Francia. Il Consiglio di Stato riabilita il burkini. Le proteste del sindaco

burkini

I “burkini“, i costumi da bagno che coprono completamente il corpo delle donne di fede musulmana sono stati riabilitati dal Consiglio di Stato Francese con una sentenza che farà senz’altro discutere soprattutto viste le precedenti dichiarazioni del premier francese Valls  e le posizioni prese anche in Italia. Insomma nel Paese della Liberté, Égalité e Fraternité si fa un passo indietro (o avanti, a seconda dei punti di vista).

Il Consiglio di Stato francese si è pronunciato contro il provvedimento anti-burkini. A quanto si apprende la sentenza sospende il divieto di indossare il burkini nel comune di Villeneuve-Loubet e ha definito il divieto una violazione alle libertà fondamentali.

E forse non ci voleva certo una sentenza, sia pur autorevole, per capire che in un Paese liberale come la Francia dove si ammette spesso il topless, negare ad un essere umano la libertà di vestirsi come gli pare sia pure con il volto scoperto, è qualcosa che collide con i principi fondamentali di libertà che i nostri padri hanno conquistato anche a caro prezzo.

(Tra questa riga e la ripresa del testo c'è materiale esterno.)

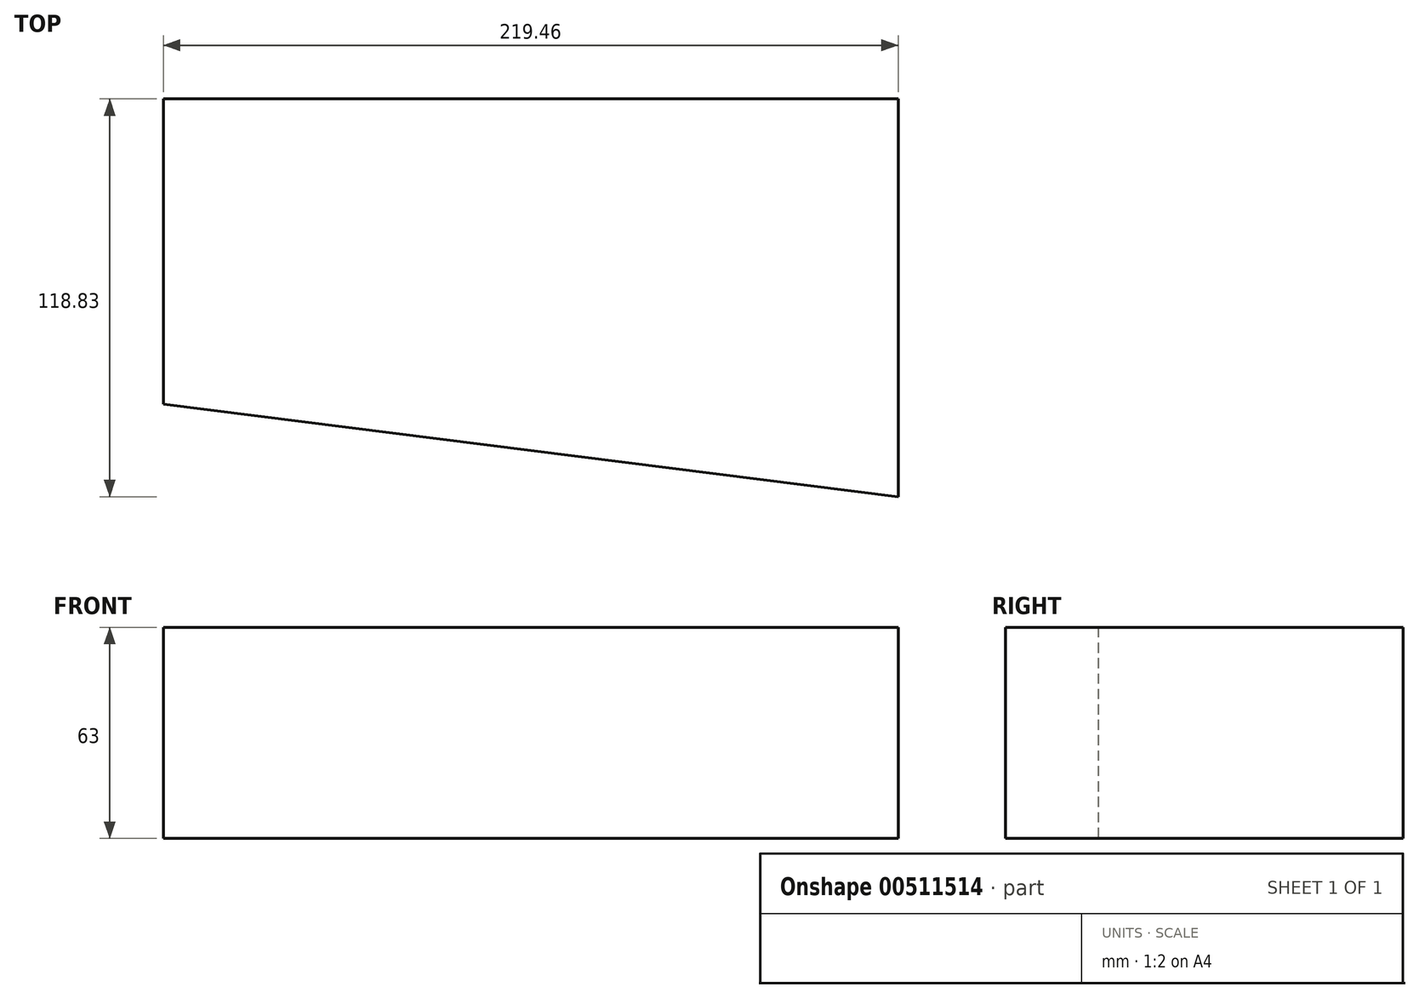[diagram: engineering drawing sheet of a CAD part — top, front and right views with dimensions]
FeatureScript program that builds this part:
annotation { "Feature Type Name" : "Feature", "Feature Type Description" : "" }
export const myFeature = defineFeature(function(context is Context, id is Id, definition is map)
    precondition{}
    {
        {
            var Q0;
            Q0=qCreatedBy(makeId("Top.planeOp"),FACE);
            var sketch = newSketch(context, id + "F0", { "sketchPlane" : qUnion([Q0])});
            skLineSegment(sketch, "E0", {"start": v(-124.08, -34.57) * mm, "end": v(-124.08, 56.57) * mm});
            skLineSegment(sketch, "E1", {"start": v(-124.08, 56.57) * mm, "end": v(95.38, 56.57) * mm});
            skLineSegment(sketch, "E2", {"start": v(95.38, 56.57) * mm, "end": v(95.38, -62.26) * mm});
            skLineSegment(sketch, "E3", {"start": v(95.38, -62.26) * mm, "end": v(-124.08, -34.57) * mm});
            skSolve(sketch);
        }
        {
            var Q0;
            Q0=makeQuery(id+"F0.imprint","IMPRINT",FACE,{"disambiguationData":[TD([[makeQuery(id+"F0.imprint","IMPRINT",EDGE,{"derivedFrom":sQuery(id+"F0.wireOp",EDGE,"E0")}),-1.0]])]});
            extrude(context, id + "F1", {"entities" : qUnion([Q0]), "depth" : 63 * mm});
        }
    });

La sentenza: “A Villeneuve-Loubet, non vi è nessun elemento tale da far ritenere che siano risultati rischi per l’ordine pubblico dalla tenuta adottata da alcune persone per fare il bagno – scrive la massima istanza della giustizia amministrativa francese – in assenza di tali rischi, il sindaco non poteva prendere misure per impedire l’accesso alla spiaggia e il bagno”. “Il sindaco – ricorda il Consiglio di Stato – deve conciliare la sua missione di mantenimento dell’ordine nel comune con il rispetto delle libertà garantite dalla legge”.

Poche ore prima della sentenza la Lega francese per i diritti umani aveva presentato ricorso contro il divieto stabilito dal comune, uno dei primi fra i circa 30 municipi francesi che hanno vietato il burkini.

La sentenza ha scatenato la protesta del sindaco di centrodestra della cittadina francese di Villeneuve-Loubet. Il primo cittadino e deputato Lionel Luca si sarebbe rifiutato di ritirare il provvedimento di divieto dell’uso del burkini in spiaggia. L’onorevole sindaco ha inoltre anticipato che il suo gruppo parlamentare, Les Républicains, presenterà presto in parlamento una proposta di legge anti-burkini.

I comuni che applicano il divieto anti burkini – Sono una trentina i comuni francesi della Costa Azzurra, fra cui Cannes e Nizza, che hanno adottato ordinanze per vietare alle bagnanti di indossare burkini o tenute coprenti legate a motivi religiosi dopo il tragico attentato del 14 luglio sulla Promenade des Anglais a Nizza.